■ PROBLEM REQUIREMENTS
Show the lines below where "hospodářské" occurs.

■ SOURCE DATA

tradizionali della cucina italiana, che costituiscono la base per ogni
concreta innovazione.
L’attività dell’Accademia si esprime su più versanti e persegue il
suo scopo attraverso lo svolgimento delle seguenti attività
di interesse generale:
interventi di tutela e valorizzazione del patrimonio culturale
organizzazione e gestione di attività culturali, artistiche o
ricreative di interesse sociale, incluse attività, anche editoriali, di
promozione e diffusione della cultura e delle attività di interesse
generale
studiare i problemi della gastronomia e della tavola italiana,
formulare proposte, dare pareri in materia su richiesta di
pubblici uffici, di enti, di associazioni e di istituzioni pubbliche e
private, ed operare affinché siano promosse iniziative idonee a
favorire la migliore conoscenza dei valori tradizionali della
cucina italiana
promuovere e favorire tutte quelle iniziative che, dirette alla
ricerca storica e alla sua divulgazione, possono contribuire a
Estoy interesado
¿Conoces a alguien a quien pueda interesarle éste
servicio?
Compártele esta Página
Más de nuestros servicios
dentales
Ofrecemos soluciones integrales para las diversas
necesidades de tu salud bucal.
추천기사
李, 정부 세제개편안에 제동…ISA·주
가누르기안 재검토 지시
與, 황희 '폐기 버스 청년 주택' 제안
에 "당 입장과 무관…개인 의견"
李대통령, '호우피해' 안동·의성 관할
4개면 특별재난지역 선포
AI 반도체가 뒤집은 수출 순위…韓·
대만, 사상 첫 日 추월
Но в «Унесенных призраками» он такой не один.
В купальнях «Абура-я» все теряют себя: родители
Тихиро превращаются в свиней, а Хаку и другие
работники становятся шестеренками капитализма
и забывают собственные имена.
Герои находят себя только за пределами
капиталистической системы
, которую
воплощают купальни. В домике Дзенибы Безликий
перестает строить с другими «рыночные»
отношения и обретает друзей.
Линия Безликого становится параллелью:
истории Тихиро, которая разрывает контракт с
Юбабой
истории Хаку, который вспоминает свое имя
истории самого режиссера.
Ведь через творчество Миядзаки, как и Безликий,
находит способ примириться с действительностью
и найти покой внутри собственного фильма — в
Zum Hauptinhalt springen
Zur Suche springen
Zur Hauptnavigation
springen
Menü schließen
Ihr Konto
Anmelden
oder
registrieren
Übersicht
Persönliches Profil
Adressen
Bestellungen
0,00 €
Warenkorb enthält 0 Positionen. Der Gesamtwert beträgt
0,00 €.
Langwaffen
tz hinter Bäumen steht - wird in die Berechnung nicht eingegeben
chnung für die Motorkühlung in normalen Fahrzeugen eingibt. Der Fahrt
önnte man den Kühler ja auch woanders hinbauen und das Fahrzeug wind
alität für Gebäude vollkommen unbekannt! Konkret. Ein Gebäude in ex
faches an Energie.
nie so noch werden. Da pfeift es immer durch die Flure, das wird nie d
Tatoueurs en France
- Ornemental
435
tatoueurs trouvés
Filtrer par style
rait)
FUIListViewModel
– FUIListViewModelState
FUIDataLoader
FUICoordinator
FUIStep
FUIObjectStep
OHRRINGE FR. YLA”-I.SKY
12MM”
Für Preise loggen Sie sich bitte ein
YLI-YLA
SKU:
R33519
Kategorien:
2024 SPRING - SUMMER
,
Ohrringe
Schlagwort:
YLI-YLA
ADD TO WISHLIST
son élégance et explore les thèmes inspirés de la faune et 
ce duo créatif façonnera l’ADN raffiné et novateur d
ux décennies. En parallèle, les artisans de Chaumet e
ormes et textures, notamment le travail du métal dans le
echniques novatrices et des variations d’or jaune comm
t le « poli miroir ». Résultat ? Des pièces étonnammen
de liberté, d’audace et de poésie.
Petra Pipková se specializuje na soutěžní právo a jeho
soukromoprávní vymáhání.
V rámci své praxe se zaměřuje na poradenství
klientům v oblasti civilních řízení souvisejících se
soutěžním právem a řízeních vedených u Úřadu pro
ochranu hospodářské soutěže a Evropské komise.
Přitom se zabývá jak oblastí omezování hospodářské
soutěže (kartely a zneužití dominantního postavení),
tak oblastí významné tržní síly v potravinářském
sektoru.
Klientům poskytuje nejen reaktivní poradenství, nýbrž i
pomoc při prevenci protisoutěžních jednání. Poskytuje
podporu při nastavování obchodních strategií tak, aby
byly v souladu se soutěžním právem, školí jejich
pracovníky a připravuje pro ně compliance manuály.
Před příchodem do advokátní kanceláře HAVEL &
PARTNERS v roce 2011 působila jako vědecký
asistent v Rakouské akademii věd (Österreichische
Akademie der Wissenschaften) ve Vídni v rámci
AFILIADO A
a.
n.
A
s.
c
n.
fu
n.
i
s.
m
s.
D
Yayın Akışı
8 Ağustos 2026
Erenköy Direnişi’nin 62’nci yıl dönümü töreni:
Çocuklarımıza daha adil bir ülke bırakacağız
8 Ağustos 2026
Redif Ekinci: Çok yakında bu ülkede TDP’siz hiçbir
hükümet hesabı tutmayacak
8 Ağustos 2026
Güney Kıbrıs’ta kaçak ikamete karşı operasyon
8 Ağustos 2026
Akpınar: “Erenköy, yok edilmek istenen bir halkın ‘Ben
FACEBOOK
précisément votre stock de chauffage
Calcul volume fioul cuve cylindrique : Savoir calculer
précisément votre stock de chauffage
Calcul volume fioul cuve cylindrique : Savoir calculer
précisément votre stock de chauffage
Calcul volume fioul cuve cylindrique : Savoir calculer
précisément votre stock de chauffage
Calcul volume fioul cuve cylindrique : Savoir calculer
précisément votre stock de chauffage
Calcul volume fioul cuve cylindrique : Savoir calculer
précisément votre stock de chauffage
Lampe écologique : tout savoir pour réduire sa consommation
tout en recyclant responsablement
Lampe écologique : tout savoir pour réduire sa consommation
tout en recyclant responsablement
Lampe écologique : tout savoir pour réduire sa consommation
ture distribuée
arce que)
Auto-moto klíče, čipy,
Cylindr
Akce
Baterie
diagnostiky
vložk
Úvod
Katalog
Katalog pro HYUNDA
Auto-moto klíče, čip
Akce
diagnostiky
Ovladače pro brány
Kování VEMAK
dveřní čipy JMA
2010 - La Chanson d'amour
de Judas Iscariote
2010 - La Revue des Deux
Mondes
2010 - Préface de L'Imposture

■ EXERCISE SOLUTION
ochranu hospodářské soutěže a Evropské komise.
Přitom se zabývá jak oblastí omezování hospodářské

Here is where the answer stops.